For the last few days, I have been experimenting a lot with Oracle VM VirtualBoxes, using Win 7/64-bit as a host. Here are the Linux distros I have been playing with
(“mini” means Ubuntu minimal.)
Oh, they are all very much alike – but a for a few, installation of development versions of RT, DT, Gimp and Gmic (which are my favourite applications) was much easier.
Would you care to have a guess about which distros handled compilation/installation good - and which did not? – And perhaps also what went wrong ?
This is mostly because I was mostly sure I was screwing something up, and didn’t want to bug you with the triviality of it. Basically, I’m just saving my goodwill with you for when I make the swtich full-time on my old macbook hardware. Then I’ll be concerned about getting things working for sure and leaning on your expertise…

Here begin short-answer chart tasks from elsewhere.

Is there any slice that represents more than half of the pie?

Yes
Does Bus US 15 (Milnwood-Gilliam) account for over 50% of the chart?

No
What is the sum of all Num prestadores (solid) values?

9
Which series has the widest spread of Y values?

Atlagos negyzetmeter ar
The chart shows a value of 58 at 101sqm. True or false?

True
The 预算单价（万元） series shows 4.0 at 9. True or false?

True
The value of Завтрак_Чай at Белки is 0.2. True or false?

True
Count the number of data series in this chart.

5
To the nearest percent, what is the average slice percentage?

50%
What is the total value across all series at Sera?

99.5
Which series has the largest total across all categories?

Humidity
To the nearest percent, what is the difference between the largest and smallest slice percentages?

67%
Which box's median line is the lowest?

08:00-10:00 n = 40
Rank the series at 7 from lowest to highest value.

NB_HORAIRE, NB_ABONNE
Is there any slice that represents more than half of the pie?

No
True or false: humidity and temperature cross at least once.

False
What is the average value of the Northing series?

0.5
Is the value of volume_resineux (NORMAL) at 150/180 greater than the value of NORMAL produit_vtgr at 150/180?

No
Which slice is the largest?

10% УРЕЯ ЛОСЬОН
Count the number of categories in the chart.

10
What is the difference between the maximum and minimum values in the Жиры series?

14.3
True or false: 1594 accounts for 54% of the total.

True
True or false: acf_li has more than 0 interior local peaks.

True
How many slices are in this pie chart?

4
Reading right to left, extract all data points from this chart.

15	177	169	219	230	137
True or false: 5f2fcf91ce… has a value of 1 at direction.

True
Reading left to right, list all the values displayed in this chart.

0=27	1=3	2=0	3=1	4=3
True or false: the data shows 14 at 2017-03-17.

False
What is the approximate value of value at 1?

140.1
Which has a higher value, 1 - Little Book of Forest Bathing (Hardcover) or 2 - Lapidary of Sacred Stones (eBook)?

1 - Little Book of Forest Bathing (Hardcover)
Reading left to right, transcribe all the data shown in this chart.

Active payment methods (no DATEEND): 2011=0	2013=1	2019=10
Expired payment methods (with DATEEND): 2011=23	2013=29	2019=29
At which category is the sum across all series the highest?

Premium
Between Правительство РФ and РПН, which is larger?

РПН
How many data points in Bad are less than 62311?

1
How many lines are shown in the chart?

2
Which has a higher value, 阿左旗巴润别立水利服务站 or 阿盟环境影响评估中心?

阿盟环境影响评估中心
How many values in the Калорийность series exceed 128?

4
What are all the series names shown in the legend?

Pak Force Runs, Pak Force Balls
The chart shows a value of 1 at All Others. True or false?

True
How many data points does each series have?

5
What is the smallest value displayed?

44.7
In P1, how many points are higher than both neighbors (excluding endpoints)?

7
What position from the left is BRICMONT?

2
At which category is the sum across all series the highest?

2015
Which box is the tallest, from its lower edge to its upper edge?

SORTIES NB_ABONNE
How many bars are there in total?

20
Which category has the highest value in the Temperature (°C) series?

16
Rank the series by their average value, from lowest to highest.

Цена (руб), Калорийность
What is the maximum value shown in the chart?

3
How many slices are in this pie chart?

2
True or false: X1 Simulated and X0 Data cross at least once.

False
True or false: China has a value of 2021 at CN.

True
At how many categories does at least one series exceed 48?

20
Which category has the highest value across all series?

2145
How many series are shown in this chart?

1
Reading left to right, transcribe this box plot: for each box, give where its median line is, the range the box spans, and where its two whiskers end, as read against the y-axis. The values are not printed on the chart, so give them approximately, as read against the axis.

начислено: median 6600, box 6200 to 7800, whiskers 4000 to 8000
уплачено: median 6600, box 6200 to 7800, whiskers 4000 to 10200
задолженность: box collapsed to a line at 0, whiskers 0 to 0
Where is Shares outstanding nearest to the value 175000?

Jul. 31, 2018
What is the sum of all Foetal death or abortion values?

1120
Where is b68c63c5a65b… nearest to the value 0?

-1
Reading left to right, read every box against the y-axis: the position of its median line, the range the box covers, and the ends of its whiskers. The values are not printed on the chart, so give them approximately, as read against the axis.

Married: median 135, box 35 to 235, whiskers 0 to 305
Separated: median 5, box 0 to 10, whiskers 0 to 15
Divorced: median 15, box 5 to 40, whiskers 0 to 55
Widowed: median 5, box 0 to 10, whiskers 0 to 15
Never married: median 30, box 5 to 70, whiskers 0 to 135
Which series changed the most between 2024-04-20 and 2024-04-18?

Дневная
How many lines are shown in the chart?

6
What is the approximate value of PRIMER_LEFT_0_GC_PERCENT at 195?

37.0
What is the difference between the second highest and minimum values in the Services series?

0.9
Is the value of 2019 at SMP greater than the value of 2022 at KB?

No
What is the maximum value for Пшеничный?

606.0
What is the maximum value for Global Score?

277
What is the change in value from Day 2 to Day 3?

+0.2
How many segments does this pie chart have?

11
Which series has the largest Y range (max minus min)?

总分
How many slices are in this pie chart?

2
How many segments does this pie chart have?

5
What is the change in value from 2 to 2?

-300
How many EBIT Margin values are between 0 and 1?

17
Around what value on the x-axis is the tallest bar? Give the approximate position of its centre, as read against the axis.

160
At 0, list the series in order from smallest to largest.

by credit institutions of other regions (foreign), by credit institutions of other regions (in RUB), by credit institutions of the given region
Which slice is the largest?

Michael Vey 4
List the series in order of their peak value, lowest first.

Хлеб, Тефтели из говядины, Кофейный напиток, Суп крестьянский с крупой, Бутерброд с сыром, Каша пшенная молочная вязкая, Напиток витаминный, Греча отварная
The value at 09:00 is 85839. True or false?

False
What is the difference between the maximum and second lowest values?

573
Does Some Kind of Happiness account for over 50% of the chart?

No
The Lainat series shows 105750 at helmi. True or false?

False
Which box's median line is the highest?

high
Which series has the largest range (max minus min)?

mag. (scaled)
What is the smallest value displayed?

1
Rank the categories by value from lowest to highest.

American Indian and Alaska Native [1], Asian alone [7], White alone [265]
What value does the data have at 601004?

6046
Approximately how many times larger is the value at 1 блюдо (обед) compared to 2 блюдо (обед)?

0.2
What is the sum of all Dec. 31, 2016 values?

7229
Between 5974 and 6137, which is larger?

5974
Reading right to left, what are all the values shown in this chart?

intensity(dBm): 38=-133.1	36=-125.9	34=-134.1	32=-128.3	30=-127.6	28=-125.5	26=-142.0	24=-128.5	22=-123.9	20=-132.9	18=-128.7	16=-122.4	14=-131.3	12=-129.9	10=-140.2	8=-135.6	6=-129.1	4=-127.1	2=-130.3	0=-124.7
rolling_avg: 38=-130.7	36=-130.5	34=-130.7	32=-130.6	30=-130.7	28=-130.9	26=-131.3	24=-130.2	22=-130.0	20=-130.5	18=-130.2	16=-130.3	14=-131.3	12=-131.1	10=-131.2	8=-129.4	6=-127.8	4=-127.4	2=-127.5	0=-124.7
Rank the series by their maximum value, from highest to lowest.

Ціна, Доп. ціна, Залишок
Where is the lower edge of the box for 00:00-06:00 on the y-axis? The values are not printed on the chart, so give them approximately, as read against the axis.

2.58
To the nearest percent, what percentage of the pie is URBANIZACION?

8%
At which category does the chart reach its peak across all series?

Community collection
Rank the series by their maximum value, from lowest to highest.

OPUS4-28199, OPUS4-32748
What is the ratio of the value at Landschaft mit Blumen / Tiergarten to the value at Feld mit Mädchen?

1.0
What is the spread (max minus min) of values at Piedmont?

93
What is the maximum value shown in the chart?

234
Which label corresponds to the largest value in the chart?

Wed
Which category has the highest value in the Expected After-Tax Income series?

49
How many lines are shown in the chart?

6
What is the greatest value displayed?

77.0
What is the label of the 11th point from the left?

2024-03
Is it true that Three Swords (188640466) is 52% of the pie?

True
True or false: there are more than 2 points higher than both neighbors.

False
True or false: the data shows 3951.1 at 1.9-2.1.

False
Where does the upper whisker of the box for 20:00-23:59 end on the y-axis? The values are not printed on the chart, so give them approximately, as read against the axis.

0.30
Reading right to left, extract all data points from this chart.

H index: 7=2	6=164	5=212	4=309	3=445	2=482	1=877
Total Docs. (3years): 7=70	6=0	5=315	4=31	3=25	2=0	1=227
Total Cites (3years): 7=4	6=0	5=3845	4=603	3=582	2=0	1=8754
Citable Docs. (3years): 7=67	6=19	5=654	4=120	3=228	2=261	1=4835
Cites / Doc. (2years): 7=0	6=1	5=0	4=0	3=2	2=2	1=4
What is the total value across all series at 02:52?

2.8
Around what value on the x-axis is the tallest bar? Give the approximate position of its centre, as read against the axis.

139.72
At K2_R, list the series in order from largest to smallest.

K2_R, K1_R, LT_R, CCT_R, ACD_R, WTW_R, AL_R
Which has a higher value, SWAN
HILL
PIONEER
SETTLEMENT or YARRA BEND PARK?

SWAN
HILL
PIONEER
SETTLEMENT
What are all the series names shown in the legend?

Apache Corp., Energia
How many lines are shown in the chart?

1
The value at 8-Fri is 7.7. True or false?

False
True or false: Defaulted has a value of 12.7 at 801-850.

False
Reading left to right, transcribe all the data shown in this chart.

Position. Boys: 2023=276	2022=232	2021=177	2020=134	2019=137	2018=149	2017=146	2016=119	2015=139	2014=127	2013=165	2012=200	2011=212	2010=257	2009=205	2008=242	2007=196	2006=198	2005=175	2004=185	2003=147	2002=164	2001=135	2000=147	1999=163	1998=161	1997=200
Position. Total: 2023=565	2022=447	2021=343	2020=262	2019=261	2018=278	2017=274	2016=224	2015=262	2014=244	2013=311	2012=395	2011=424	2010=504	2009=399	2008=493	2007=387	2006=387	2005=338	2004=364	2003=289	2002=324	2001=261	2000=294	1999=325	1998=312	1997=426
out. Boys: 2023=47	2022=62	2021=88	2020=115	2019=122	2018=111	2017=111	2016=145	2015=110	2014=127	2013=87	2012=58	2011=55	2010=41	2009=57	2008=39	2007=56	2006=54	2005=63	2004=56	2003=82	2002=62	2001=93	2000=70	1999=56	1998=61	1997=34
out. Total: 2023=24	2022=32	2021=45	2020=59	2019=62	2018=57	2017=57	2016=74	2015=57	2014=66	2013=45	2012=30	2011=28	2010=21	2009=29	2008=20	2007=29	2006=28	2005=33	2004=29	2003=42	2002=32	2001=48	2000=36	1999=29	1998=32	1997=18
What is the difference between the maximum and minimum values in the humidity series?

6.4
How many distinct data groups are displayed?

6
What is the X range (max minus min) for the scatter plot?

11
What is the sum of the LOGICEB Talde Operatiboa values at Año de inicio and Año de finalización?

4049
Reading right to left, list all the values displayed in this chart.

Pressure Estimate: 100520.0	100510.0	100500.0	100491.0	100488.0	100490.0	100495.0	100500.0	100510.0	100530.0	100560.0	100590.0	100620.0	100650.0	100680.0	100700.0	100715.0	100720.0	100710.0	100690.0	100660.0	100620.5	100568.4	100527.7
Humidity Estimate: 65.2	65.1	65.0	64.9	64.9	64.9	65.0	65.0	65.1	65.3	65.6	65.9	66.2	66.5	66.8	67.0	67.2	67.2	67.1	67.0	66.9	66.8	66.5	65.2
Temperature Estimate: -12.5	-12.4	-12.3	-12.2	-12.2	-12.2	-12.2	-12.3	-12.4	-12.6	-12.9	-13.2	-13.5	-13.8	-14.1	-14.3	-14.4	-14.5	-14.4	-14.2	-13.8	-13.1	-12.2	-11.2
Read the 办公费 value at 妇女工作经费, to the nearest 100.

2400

Also +1 for openSUSE, mostly because you have a @darix you can bug if needed (if he can keep me from blowing up this forum he can probably keep your openSUSE running).
I’m on Manjaro and find it much more capable when compiling software. I don’t think I’ll ever go back to a Debian or Debian based system, but I must admit to being intrigued by OpenSuse.
OpenSuse Imagewriter is hands down the best utility for creating a bootable usb. Has nothing to do with the topic at hand. I’m just sayin’.
“Best” is not a good metric, what works for others may not work well for you.
That being said, Ubuntu has PPA’s for most of the software you listed and that’d probably be the router that requires the least effort. That being said, I have Ubuntu Mate 16.04 installed now to try the Hugin PPA, and man it is not stable.
Debian testing will surely not be the way to go, as it has breakage and they’re in the middle of a development cycle.
OpenSUSE Leap may lag a bit behind in having the newest versions, but the OBS that suse provides is a nice option to deliver packages. If you’re comfortable rolling, maybe try Tumbleweed. Suse’s automated testing, OpenQA, seems very compelling.
I used a lot of distros in the last years. I find the Ubuntu based the easiest for the beginner. I liked Bodhi Linux very much, but now i use Manjaro XFCE and find it very fast in my 8 years old MacPro. It has all the latest software and is stable, fast and looks great.